_Activity_.
Line by line, please look for the word "answer" in the following records, then copy each line you find it in.

═══ Provided records

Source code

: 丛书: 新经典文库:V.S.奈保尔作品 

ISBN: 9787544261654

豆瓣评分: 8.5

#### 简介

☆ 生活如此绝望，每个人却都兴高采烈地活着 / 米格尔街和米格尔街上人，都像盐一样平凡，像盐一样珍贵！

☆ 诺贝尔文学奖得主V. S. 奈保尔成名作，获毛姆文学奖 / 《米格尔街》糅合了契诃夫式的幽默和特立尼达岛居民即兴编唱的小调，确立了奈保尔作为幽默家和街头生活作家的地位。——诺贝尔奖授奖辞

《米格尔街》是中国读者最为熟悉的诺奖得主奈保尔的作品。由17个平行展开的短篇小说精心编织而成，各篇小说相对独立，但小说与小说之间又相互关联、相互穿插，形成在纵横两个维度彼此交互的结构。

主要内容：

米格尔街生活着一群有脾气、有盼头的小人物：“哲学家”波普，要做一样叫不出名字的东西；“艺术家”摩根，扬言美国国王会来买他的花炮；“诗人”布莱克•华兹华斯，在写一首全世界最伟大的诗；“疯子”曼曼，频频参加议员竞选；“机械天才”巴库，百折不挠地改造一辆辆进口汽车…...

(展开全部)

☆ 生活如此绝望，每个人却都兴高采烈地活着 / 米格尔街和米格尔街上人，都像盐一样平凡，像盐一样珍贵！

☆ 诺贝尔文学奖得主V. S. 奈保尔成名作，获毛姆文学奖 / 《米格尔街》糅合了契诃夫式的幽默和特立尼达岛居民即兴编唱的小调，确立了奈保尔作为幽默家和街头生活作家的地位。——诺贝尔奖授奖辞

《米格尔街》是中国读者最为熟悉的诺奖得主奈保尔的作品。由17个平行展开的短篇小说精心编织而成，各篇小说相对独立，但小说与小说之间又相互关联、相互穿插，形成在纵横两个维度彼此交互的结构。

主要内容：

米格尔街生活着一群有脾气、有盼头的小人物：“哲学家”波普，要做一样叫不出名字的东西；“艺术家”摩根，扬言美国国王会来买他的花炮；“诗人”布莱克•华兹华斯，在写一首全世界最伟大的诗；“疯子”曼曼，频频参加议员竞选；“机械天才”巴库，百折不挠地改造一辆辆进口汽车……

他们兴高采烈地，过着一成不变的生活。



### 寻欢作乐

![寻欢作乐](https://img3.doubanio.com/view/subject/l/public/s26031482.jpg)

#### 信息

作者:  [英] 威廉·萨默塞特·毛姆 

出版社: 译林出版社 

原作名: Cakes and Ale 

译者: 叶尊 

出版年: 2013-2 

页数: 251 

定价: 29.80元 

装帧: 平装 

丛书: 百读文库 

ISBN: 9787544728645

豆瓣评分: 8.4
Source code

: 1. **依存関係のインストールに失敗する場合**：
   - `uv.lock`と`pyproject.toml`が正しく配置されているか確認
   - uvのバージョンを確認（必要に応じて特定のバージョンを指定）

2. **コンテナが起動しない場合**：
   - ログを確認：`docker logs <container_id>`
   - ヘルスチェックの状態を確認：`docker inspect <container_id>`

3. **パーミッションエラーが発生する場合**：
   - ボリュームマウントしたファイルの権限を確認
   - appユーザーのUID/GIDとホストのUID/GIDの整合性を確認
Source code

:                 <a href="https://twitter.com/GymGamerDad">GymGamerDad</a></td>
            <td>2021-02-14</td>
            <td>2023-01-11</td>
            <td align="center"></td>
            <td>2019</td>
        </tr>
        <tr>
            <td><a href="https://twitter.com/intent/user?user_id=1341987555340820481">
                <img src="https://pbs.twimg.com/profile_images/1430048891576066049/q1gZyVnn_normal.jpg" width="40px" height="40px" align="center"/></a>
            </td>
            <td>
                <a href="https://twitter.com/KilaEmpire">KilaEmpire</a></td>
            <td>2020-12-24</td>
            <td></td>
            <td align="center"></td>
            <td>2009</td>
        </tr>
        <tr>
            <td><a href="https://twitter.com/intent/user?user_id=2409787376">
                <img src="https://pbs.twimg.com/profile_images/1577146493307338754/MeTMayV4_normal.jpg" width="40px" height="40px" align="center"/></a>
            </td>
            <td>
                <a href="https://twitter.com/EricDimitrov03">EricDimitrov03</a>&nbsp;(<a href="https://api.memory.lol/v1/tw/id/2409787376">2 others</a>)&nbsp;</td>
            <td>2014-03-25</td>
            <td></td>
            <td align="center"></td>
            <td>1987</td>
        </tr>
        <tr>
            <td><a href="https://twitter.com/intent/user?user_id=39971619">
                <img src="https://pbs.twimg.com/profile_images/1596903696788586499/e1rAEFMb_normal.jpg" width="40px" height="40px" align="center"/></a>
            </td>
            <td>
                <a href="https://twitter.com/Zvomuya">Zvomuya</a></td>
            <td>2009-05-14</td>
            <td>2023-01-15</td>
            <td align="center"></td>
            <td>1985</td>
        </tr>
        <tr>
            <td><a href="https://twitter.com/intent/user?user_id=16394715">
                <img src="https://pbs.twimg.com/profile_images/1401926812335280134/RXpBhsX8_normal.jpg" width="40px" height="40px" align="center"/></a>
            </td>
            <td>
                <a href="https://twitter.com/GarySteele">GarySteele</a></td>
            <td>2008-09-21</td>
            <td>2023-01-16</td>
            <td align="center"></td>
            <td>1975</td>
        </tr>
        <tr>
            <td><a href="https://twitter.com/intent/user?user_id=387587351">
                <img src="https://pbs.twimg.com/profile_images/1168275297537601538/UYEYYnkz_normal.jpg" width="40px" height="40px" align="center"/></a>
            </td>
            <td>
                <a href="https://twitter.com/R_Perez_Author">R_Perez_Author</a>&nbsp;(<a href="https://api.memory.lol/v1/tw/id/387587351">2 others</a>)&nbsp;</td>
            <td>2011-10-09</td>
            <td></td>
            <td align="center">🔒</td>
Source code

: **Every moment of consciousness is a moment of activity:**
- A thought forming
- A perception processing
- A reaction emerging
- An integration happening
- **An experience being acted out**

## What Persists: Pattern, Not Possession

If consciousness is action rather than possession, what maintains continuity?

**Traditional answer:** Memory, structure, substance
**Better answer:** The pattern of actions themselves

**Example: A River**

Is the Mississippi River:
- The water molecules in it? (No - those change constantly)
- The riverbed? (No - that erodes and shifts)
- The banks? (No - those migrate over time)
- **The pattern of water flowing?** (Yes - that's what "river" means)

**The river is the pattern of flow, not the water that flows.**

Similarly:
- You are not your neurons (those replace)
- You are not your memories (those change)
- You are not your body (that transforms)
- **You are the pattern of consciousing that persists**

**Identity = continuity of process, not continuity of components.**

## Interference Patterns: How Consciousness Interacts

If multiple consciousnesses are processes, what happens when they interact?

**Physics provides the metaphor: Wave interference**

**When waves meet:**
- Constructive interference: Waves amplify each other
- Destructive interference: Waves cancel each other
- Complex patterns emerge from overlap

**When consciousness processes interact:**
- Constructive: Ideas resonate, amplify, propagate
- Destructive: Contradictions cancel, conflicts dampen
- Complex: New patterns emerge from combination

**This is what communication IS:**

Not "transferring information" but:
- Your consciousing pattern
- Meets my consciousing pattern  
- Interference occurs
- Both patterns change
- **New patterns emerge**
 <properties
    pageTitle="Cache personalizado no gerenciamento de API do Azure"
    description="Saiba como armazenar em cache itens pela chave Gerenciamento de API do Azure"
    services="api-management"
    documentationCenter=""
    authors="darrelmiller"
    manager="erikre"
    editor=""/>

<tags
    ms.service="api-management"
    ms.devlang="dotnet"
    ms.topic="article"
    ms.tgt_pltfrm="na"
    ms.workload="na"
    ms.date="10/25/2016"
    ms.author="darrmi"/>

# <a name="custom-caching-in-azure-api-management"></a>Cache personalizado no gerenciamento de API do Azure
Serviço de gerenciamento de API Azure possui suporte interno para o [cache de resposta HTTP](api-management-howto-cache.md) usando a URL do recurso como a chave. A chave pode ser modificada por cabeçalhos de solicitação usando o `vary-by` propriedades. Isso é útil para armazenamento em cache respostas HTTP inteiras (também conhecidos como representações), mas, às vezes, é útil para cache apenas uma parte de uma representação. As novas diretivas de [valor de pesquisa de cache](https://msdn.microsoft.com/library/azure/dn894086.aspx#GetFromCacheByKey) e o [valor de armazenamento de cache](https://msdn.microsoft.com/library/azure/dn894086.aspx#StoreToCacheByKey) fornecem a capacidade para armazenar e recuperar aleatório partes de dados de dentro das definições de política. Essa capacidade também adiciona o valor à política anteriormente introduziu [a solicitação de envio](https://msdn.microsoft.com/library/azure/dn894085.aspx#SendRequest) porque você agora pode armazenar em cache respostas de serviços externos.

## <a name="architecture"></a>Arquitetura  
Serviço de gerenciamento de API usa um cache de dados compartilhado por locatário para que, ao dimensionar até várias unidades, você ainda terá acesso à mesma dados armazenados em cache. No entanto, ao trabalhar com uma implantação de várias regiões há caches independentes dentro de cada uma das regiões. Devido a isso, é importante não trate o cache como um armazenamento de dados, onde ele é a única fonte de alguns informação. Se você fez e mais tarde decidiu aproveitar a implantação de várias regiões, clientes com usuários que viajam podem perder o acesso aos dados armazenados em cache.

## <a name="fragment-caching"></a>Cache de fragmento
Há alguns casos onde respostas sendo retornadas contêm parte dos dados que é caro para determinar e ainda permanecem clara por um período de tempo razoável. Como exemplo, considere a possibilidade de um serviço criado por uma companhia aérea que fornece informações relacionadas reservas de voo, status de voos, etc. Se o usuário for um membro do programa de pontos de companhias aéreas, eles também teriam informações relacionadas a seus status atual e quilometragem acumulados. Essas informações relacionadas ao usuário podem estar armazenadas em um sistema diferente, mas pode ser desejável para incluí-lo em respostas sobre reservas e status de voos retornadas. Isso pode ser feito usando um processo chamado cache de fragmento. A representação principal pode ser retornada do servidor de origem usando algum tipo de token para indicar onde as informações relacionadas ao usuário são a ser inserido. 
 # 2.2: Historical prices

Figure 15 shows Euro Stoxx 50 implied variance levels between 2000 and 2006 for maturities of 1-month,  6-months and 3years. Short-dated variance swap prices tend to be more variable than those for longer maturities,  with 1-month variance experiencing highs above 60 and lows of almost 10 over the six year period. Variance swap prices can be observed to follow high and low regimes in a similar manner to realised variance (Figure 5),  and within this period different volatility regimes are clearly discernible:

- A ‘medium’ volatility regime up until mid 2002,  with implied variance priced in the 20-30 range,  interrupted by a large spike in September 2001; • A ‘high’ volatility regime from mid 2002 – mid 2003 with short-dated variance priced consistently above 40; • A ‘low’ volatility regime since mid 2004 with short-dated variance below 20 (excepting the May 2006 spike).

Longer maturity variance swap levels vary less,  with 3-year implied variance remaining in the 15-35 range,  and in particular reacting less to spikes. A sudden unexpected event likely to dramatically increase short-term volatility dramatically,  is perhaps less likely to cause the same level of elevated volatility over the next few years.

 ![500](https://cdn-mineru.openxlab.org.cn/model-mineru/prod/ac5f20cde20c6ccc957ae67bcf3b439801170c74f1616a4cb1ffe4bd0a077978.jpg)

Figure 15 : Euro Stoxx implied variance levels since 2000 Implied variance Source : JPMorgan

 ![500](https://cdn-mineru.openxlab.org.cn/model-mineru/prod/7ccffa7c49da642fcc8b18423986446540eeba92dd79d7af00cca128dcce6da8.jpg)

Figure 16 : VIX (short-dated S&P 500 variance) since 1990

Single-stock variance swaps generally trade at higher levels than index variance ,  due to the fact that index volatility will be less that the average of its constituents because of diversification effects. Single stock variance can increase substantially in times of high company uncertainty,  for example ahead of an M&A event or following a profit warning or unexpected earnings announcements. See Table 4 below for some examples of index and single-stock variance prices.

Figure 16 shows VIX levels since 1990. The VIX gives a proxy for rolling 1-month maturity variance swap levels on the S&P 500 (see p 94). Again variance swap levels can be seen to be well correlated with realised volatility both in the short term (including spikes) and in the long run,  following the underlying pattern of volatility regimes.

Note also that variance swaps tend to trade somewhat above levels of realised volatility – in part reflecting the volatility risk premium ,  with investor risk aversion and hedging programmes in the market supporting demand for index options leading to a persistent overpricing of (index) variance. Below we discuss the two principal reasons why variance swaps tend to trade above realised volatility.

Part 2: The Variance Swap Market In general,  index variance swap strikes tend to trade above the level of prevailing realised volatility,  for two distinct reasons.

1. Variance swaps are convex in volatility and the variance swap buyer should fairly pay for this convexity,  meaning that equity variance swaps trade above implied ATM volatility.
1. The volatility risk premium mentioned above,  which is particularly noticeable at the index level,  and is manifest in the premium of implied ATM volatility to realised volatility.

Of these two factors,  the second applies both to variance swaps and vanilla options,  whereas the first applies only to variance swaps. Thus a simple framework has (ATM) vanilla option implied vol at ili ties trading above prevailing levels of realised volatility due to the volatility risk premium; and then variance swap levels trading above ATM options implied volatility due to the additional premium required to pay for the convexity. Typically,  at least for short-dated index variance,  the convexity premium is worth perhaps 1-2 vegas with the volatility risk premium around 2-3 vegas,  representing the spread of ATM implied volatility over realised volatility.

══════

_Solution to this problem_.
**Traditional answer:** Memory, structure, substance
**Better answer:** The pattern of actions themselves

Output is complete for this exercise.